## Werkopdracht:
Begin bij de regel met "JPMorgan Chase &" en stop na de regel met "East Longme". Geef deze regels opnieuw weer, verwissel daarbij "consumers" voor "customers" en laat al het overige ongewijzigd.

Opgeslagen regels
————
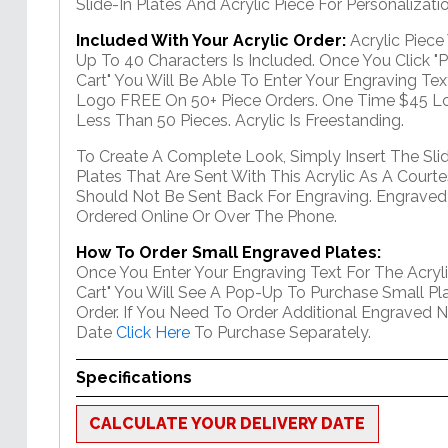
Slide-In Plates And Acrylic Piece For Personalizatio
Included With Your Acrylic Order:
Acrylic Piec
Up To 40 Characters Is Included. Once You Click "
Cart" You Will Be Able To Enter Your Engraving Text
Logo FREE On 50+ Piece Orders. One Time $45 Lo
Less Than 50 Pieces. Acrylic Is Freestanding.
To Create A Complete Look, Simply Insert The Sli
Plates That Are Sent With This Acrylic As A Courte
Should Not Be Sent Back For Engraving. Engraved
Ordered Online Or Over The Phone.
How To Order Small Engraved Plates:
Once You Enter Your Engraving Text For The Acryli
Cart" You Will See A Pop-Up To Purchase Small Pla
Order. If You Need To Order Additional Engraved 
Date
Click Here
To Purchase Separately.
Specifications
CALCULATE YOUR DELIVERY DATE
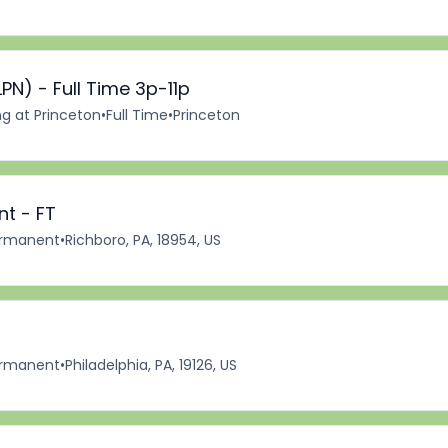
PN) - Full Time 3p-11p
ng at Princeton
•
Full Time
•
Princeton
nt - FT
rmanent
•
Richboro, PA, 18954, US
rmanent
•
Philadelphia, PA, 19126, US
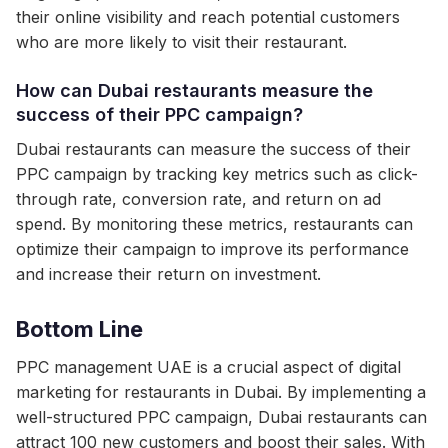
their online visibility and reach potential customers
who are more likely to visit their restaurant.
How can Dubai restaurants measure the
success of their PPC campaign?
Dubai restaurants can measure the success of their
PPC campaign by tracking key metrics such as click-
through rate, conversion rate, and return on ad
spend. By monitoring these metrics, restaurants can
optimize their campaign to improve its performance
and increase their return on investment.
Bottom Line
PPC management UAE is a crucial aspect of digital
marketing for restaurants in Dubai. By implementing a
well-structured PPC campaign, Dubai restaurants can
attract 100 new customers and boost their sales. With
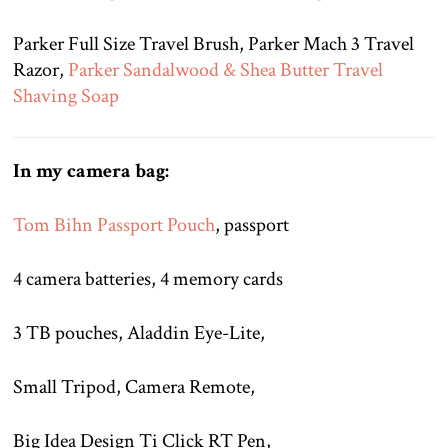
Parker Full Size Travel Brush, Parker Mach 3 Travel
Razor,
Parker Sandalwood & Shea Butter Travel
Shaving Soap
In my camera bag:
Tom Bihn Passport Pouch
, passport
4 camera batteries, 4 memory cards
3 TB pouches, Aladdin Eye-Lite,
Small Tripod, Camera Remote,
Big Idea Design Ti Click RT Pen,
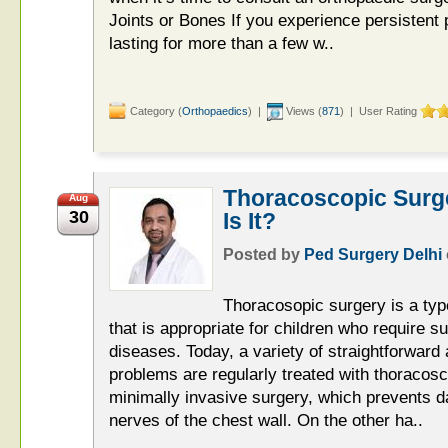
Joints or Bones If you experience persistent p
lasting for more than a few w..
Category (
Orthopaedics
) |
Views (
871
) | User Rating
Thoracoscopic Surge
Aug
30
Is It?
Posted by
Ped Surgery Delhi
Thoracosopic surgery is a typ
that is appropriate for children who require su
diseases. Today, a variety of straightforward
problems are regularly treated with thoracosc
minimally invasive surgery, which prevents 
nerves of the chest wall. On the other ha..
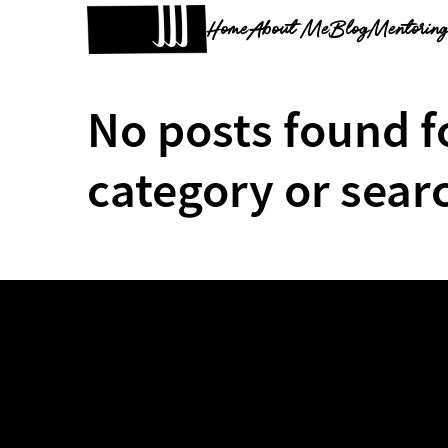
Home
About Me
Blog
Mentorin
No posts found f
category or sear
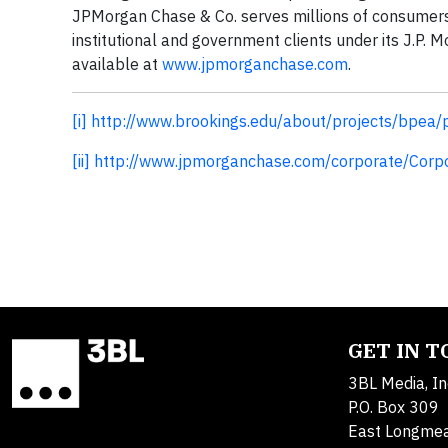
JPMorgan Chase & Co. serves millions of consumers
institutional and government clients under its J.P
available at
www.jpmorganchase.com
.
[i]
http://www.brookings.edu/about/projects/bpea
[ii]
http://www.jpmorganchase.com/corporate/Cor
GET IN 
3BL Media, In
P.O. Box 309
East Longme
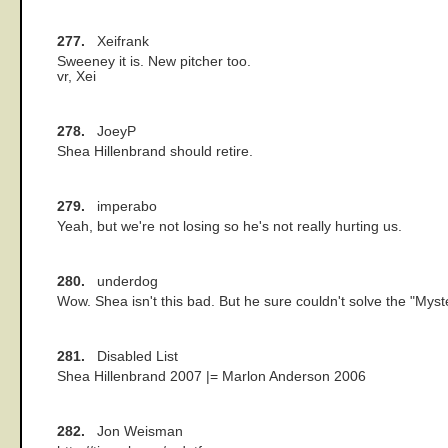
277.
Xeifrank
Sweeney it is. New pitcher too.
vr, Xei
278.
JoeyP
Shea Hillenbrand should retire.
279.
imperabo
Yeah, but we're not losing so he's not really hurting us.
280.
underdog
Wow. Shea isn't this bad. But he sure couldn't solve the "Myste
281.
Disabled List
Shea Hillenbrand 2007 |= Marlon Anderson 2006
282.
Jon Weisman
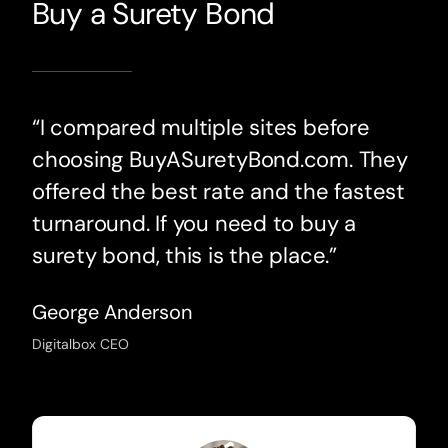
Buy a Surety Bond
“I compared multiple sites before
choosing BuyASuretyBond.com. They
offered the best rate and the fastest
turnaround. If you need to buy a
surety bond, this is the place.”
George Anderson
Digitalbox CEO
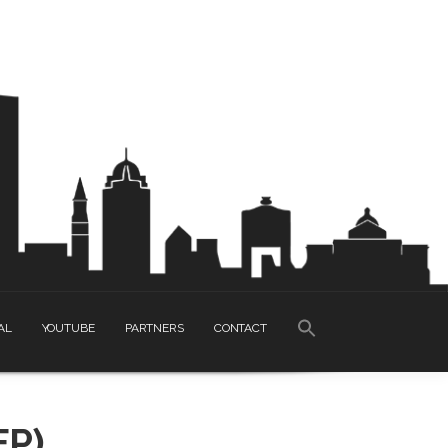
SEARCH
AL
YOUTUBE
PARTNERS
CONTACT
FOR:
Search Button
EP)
————
## Resultaat hieronder:
JPMorgan Chase & Co. serves millions of customers
institutional and government clients under its J.P
available at
www.jpmorganchase.com
.
[i]
http://www.brookings.edu/about/projects/bpea
[ii]
http://www.jpmorganchase.com/corporate/Cor
GET IN 
3BL Media, In
P.O. Box 309
East Longme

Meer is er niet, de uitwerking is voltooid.